Select from the data all lines with the word "This".
===
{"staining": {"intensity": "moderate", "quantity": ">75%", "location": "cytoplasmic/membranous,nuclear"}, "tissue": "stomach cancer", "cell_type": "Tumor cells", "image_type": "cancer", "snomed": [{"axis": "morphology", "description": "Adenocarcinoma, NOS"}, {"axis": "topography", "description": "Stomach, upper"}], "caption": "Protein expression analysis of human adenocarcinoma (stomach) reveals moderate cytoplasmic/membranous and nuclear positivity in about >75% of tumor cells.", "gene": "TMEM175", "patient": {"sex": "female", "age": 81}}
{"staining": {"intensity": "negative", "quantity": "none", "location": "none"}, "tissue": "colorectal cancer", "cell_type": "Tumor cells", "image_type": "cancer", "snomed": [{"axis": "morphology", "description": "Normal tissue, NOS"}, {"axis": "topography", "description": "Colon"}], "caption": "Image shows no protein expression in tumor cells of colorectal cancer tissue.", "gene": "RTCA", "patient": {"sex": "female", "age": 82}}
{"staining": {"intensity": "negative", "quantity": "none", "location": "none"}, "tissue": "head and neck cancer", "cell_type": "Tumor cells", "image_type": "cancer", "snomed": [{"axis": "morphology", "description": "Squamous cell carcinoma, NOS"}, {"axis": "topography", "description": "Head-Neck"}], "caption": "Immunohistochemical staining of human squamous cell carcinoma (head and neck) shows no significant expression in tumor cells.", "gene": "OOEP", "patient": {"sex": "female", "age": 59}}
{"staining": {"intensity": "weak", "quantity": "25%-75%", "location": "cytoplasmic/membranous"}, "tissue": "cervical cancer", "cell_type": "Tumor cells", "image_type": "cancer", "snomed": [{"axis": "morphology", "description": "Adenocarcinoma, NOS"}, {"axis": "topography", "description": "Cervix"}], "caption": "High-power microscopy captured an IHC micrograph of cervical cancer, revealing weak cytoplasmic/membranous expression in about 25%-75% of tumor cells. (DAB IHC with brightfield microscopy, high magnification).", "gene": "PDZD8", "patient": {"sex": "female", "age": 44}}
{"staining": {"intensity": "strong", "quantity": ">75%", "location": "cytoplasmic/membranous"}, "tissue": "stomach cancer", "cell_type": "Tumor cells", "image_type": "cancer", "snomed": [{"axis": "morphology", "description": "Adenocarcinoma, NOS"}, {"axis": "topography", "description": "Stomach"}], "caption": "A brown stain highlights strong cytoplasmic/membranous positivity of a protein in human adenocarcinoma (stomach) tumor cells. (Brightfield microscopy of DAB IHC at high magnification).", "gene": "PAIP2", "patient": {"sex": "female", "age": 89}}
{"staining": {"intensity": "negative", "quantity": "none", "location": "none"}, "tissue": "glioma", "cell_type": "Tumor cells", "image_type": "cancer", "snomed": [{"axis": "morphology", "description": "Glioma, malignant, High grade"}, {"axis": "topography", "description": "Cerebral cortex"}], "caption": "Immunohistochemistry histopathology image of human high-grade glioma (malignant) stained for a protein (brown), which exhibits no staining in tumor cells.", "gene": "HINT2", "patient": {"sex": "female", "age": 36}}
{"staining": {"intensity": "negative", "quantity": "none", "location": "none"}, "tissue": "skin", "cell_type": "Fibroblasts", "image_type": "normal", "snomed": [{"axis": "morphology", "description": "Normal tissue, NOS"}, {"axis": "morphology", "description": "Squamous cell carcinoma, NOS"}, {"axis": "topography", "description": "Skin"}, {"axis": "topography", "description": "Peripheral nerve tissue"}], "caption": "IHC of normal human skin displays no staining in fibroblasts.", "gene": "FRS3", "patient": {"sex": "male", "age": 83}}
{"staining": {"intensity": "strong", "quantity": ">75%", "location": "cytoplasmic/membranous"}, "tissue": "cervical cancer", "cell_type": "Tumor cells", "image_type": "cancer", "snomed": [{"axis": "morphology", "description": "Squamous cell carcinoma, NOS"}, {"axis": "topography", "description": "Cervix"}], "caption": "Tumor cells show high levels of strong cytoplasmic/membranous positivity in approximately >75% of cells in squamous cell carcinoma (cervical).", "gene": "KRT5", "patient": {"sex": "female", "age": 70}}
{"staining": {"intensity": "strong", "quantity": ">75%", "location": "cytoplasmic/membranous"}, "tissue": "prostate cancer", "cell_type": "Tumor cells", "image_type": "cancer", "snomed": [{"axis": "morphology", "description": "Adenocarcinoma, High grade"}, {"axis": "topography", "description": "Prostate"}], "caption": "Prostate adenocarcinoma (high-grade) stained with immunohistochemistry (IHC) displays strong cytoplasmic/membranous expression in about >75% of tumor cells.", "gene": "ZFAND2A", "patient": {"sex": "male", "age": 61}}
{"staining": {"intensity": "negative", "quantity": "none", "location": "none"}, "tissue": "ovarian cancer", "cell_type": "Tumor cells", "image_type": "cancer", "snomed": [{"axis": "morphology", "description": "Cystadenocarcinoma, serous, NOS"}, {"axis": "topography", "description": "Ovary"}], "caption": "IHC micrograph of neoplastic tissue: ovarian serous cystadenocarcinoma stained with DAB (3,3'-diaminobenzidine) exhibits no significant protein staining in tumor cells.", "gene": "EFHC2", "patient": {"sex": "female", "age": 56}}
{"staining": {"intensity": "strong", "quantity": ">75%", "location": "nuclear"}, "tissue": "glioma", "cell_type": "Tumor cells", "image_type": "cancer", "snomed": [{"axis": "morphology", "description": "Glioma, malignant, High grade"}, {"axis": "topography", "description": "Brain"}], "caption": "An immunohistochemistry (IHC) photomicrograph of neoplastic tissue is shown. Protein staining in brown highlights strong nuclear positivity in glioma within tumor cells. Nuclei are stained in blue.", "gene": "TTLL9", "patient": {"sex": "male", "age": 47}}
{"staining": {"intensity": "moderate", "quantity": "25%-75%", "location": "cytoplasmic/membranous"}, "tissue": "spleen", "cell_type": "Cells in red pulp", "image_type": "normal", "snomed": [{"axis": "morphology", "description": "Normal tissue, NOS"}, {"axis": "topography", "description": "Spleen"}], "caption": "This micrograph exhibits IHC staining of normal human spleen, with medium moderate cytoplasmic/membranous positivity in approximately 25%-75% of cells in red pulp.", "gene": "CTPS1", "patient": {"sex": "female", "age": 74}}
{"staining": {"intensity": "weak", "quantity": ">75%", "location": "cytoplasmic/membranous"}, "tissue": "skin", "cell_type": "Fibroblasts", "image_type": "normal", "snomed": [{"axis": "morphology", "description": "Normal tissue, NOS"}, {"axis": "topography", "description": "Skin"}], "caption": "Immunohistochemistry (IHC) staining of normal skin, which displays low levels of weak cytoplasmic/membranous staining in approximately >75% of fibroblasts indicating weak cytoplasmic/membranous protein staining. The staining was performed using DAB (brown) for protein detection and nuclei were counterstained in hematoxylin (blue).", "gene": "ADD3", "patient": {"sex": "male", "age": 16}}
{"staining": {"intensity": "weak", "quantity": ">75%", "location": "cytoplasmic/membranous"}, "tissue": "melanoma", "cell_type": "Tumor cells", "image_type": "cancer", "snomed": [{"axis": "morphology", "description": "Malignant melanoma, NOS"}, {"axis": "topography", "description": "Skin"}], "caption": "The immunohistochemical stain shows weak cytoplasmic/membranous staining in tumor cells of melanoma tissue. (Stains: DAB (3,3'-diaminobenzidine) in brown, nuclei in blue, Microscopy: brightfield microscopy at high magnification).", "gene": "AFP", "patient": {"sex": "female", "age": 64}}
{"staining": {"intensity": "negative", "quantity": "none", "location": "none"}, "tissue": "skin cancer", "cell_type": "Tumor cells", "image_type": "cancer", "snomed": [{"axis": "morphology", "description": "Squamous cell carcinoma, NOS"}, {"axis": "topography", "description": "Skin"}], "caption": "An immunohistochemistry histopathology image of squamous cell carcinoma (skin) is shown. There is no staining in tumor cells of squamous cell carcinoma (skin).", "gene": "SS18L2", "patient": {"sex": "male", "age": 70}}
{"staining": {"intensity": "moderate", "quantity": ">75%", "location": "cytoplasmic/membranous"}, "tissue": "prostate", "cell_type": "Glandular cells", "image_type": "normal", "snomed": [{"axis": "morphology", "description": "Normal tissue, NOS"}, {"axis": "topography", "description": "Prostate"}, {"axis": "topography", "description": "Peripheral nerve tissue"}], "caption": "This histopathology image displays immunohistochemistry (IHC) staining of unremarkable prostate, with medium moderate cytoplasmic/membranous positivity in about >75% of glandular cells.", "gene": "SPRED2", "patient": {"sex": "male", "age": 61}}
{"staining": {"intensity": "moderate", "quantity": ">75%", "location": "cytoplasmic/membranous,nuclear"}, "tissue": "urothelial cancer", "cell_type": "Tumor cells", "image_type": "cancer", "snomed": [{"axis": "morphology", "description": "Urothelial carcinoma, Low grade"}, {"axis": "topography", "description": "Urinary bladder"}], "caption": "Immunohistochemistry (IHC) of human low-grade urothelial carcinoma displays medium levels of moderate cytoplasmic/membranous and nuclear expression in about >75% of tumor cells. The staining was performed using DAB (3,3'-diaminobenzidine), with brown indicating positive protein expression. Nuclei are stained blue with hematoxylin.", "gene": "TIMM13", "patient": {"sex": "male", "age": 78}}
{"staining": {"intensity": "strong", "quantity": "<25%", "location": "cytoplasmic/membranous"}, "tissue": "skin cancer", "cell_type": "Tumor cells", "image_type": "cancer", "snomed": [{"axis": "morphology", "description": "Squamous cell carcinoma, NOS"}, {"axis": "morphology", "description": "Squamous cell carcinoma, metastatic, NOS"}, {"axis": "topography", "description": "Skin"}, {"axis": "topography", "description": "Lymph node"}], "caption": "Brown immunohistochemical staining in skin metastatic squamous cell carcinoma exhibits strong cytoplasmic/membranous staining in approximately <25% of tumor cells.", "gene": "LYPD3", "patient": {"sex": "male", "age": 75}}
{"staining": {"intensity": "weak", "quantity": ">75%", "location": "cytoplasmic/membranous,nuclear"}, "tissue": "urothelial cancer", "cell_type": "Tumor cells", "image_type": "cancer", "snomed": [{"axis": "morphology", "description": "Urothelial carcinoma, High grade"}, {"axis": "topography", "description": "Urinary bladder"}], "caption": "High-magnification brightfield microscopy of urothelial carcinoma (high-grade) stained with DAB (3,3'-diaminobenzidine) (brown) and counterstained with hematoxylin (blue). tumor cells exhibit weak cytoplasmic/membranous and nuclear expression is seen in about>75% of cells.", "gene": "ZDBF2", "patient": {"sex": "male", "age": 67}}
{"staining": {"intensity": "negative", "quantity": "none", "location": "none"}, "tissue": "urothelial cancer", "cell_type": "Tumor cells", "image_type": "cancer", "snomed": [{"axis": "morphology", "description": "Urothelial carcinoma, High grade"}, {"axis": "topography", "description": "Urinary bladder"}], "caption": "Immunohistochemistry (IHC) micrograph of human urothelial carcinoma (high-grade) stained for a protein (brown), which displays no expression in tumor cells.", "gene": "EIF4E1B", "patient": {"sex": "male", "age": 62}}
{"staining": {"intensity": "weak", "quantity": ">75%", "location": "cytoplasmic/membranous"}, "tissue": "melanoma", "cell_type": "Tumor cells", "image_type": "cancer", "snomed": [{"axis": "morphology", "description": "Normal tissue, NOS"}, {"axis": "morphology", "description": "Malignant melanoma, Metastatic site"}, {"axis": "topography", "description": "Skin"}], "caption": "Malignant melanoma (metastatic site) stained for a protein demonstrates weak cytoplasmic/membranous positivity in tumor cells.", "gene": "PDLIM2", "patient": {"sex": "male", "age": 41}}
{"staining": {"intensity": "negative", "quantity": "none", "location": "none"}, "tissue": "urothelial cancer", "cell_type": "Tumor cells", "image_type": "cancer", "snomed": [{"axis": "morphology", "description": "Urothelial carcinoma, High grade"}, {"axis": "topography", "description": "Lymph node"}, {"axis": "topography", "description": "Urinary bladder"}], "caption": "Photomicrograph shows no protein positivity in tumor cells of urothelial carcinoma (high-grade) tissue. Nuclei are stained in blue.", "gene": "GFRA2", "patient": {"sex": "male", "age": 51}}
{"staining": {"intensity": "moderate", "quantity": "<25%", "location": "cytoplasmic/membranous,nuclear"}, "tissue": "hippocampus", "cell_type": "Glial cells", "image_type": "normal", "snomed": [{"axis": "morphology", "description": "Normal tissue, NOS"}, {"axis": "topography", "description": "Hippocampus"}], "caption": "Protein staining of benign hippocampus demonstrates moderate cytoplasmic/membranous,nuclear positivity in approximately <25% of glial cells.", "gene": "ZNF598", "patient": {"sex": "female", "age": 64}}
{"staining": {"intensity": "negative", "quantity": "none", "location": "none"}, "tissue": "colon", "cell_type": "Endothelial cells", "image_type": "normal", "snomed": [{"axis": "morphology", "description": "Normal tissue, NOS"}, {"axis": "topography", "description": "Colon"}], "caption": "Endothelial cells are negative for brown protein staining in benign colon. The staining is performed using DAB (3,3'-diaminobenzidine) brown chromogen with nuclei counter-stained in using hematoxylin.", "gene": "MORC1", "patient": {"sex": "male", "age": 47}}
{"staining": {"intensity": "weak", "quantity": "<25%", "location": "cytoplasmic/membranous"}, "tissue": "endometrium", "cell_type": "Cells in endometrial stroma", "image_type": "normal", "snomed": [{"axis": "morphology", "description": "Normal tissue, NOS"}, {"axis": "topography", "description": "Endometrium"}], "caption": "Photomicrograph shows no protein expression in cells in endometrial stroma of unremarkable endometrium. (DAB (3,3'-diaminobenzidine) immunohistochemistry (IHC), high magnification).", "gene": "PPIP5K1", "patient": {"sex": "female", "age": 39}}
===
_Task answer_:
{"staining": {"intensity": "moderate", "quantity": "25%-75%", "location": "cytoplasmic/membranous"}, "tissue": "spleen", "cell_type": "Cells in red pulp", "image_type": "normal", "snomed": [{"axis": "morphology", "description": "Normal tissue, NOS"}, {"axis": "topography", "description": "Spleen"}], "caption": "This micrograph exhibits IHC staining of normal human spleen, with medium moderate cytoplasmic/membranous positivity in approximately 25%-75% of cells in red pulp.", "gene": "CTPS1", "patient": {"sex": "female", "age": 74}}
{"staining": {"intensity": "moderate", "quantity": ">75%", "location": "cytoplasmic/membranous"}, "tissue": "prostate", "cell_type": "Glandular cells", "image_type": "normal", "snomed": [{"axis": "morphology", "description": "Normal tissue, NOS"}, {"axis": "topography", "description": "Prostate"}, {"axis": "topography", "description": "Peripheral nerve tissue"}], "caption": "This histopathology image displays immunohistochemistry (IHC) staining of unremarkable prostate, with medium moderate cytoplasmic/membranous positivity in about >75% of glandular cells.", "gene": "SPRED2", "patient": {"sex": "male", "age": 61}}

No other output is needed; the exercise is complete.